**Provided data:**
————————

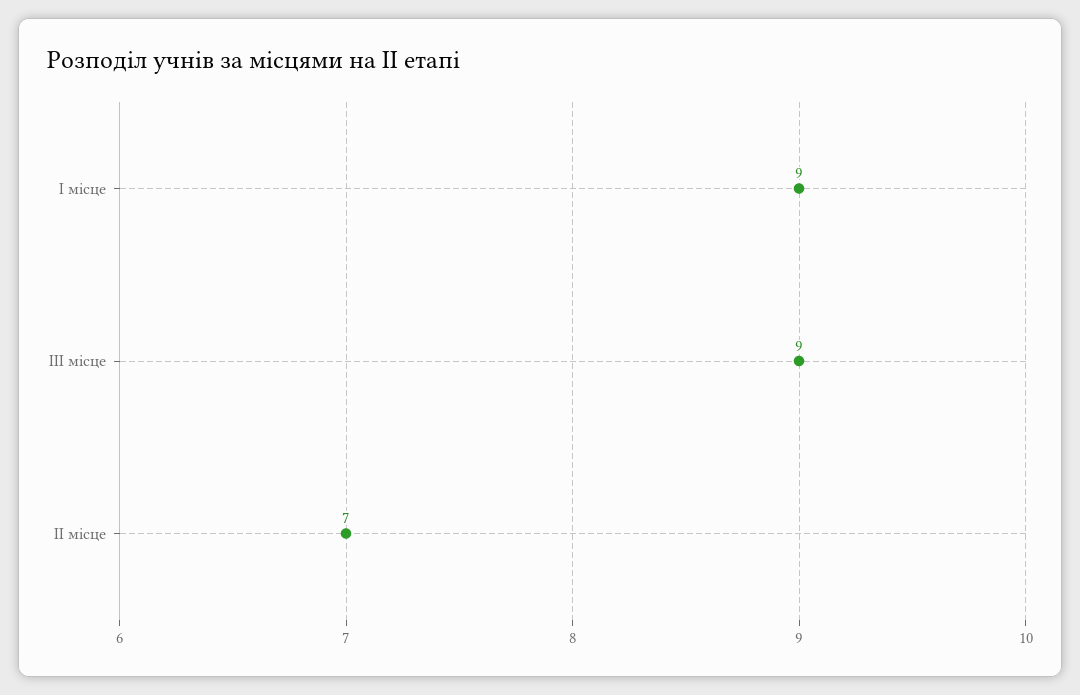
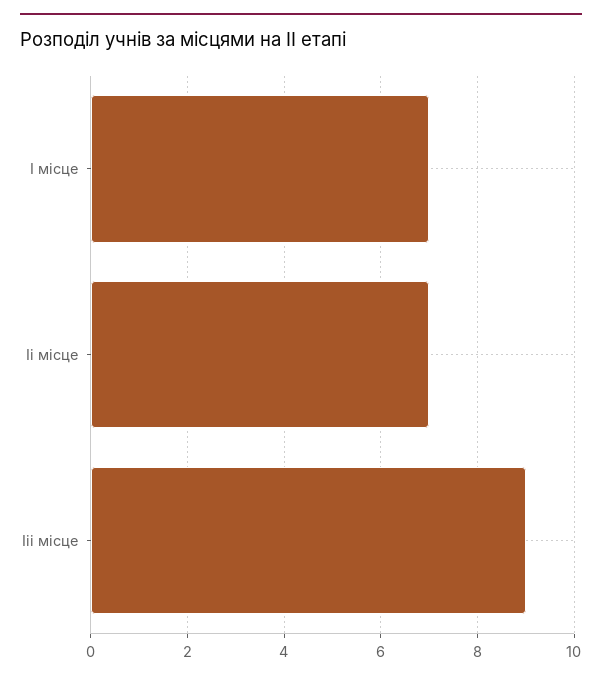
  {
-   "І місце": 9,
+   "І місце": 7,
    "ІІІ місце": 9,
    "ІІ місце": 7
  }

————————

**Assigned task:**
Within the records, in how many lines does the string "місце" occur? Give the number and no other text.

**Solution to this exercise:**
4